Skip to Content, Navigation, or Footer.
Monday, Jan. 5, 2026
The Daily Pennsylvanian

Ivy season preview: Columbia

Columbia coach Norries Wilson rarely hides his feelings. His Lions were shut out by Penn last year, prompting him to rail on the media, the Penn administration, the officials, the other Ivy League schools and even his own employer for six surreal minutes afterward.

Fast forward to August of this year, and Wilson could be found hamming it up with local reporters he had just met at Media Day in Connecticut, joking about being overweight when asked if he had a refrigerator in his office.

Wilson, who in photographs appears to have lost weight, may be a metaphor for the Lions as they look to reverse a losing tradition. They last won the Ivy League title in 1961.

But for a team that scored 66 points in seven league games last year - none in that whitewash at Penn and only 23 in their first five Ivy games - there's still a lot of fat to be cut out.

Most of it will have to come on offense, where the Lions desperately need to improve on their anemic rushing attack.
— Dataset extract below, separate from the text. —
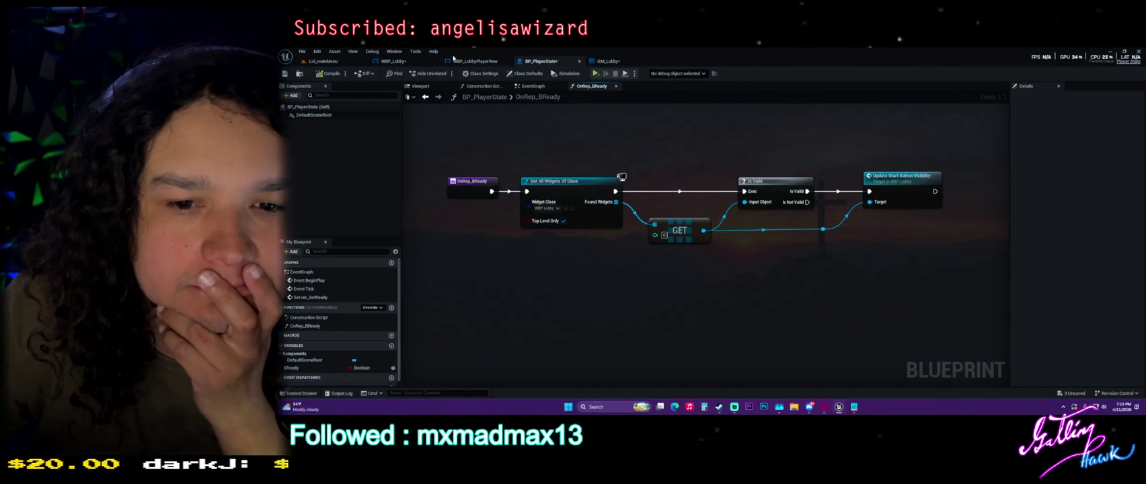
pyautogui.click(475, 61)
It was 35 yards per game clear of the field in the wrong direction last year. Tailback Jordan Davis returns, but has never cracked 100 rushing yards in a game.

If that's concern No. 1 for Wilson, a close second is a steady presence under center. And there may be three options there at quarterback, but steady is hardly the way to describe any of them.

Senior Craig Hormann fought through last season and did his part by throwing for an average of 200 yards. He would likely be the starter, but a bum leg that he has been rehabbing since the offseason leaves his status for the first few games in doubt. He has two quicker, less experienced competitors: Shane Kelly, a transfer from Temple who can play immediately, and M.A. Olawale, who before Kelly's transfer was considered Hormann's successor.

Ironing out that situation may determine whether Wilson is in a joking mood a few months from now, and whether Columbia shakes off its decades-old mystique of losing.